= Seetec =

Training provider in the UK and Ireland

Seetec (South East Essex Technology Centre) is a training provider in the United Kingdom and Ireland.

Founded in 1984 as a company limited by guarantee and registered charity, Seetec was originally established to deliver IT training to the unemployed through government funded and private provision.

Seetec programmes include apprenticeships, Train to Gain, New Deal for disabled people, Work Choice, Pathways to Work and Work Programme.

==History==
Seetec was established in 1984. Its directors were from Essex County Council, Rochford District Council and four private sponsors from the IT industry: Access (now Mastercard), British Telecom (BT), International Computers Ltd (now Fujitsu) and Sony.

In 1989 Seetec Business Technology Centre Ltd was formed, taking over the operational contracts and services of the original company. An employee-owned business since January 2020, it operates across the UK and Ireland, with its head office in Essex.

On 1 February 2015 the Ministry of Justice transferred ownership of the Kent, Surrey and Sussex Community Rehabilitation Company (KSS CRC) to Seetec. In May 2016 Seetec acquired Outsource Training and Development, a London-based training provider with experience of delivering training in key industries, including media and marketing, aviation and logistics.

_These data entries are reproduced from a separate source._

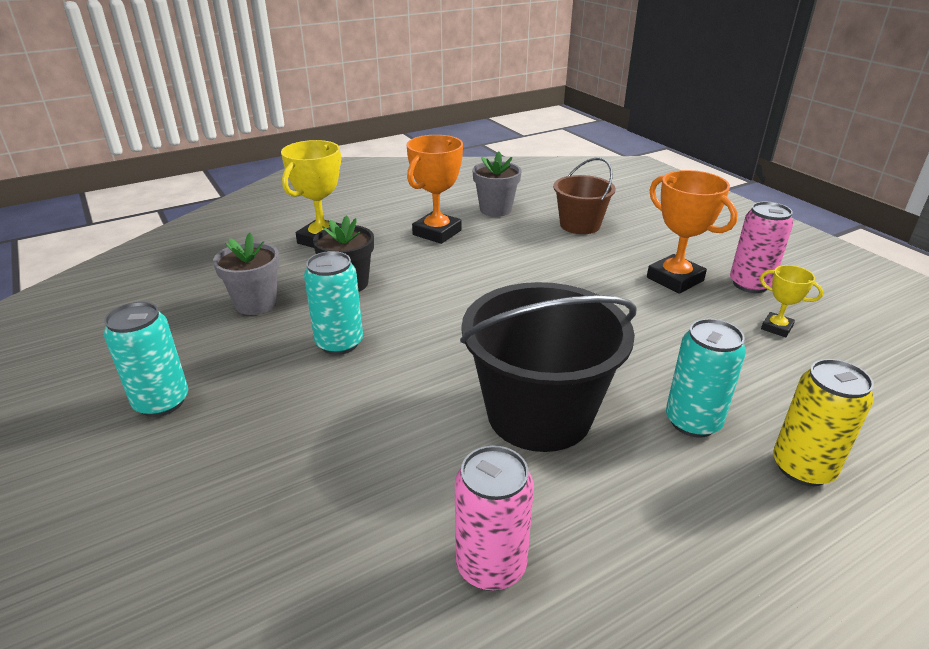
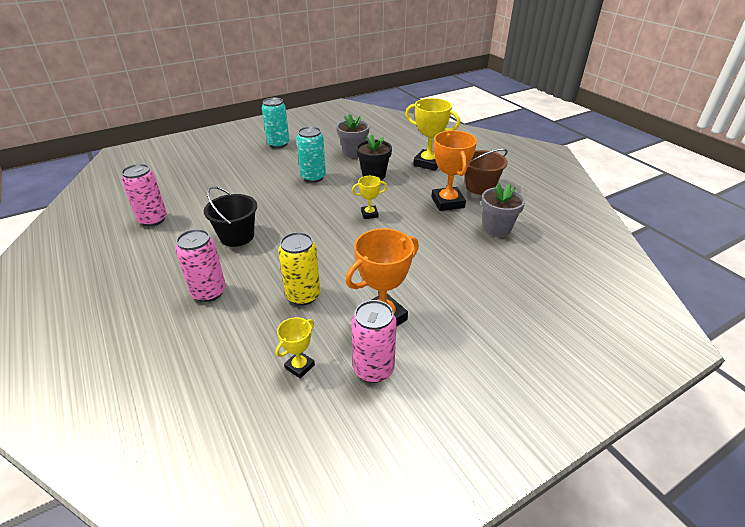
camera: 90 degrees right, 5 degrees up
(437, 232) = (447, 202): orange trophy -> orange trophy turned 45 degrees clockwise
(465, 287) = (369, 214): none -> yellow trophy
(539, 414) = (237, 236): black bucket -> black bucket, size x0.59
(580, 225) = (479, 273): brown bucket -> brown bucket (480, 187)
(693, 422) = (209, 292): turquoise can -> pink can
(802, 468) = (152, 331): yellow can -> yellow can (303, 295)

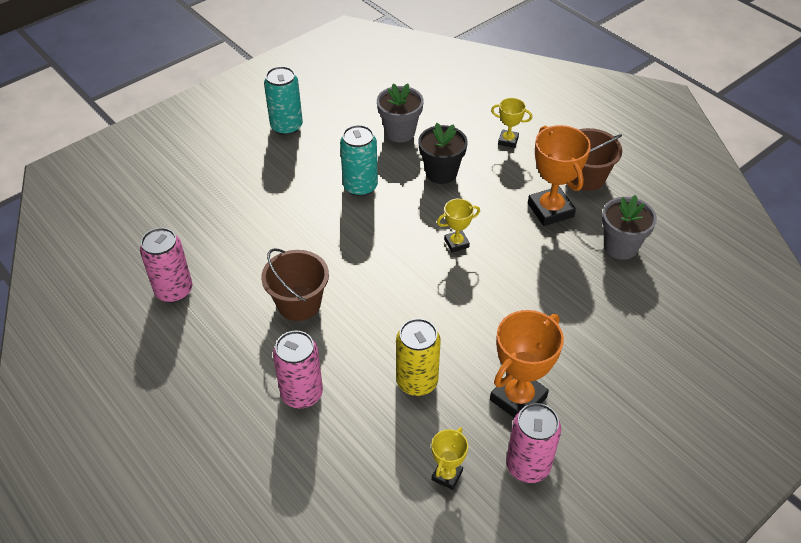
camera: 10 degrees left, 10 degrees up
(237, 236) = (299, 303): black bucket -> brown bucket
(428, 163) = (508, 141): yellow trophy -> yellow trophy, size x0.54

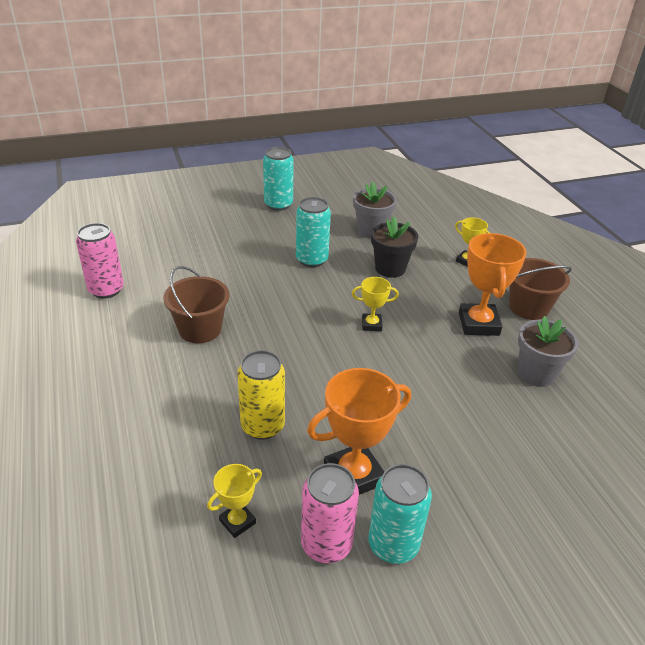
camera: 20 degrees right, 10 degrees down
(302, 394) = (151, 400): pink can -> none
(578, 446) = (393, 544): none -> turquoise can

In February 2019, the Ministry of Justice appointed Seetec to deliver probation services in South West England and Wales. On 1 April Seetec acquired Pluss CIC, an employability community interest company.

In June 2019 Seetec confirmed the start of its latest business line Seetec Pluss Ltd, responsible for managing Work and Health programme contracts previously delivered by Pluss CIC in addition to DWP ESF sub contracts. In August 2019 Seetec Outsource Training and Skills Ltd had started trading, delivering apprenticeship and skills training across the UK.

In January 2020, founder and 80 per cent shareholder Peter Cooper sold 51 per cent of the company into an Employee Ownership Trust for the benefit of the company's 2,500 employees. This is in addition to an existing employee benefit trust established in 1990 which owns 18 per cent of the company, and the 1.5 per cent stake held by the charity Your Ambition. Retaining a 29 per cent stake in the business, Cooper announced in January 2020 his decision to step down as executive chairman, with the intention to chair the main board as a non-executive director. John Baumback took over executive leadership of the company as the group managing director as of 1 April 2020.

==Services==
Seetec delivers apprenticeships and skills development programmes across a range of UK industries. Employer services include workforce and apprenticeship recruitment and Apprenticeship Levy management. Seetec also delivers employability support, advice and guidance to individuals who are out of work, helping them to find sustainable employment.

Seetec's justice division works with prisons, government and criminal justice agencies to rehabilitation offenders.

==Criticisms==
Critics of the company have accused it of being insensitive to the needs of disabled individuals who are referred to its programmes. Along with other job-creation companies, Seetec has been criticized for operating on a per head business model, where the company receives a fixed payment for each person it routes off of the welfare rolls and back to work.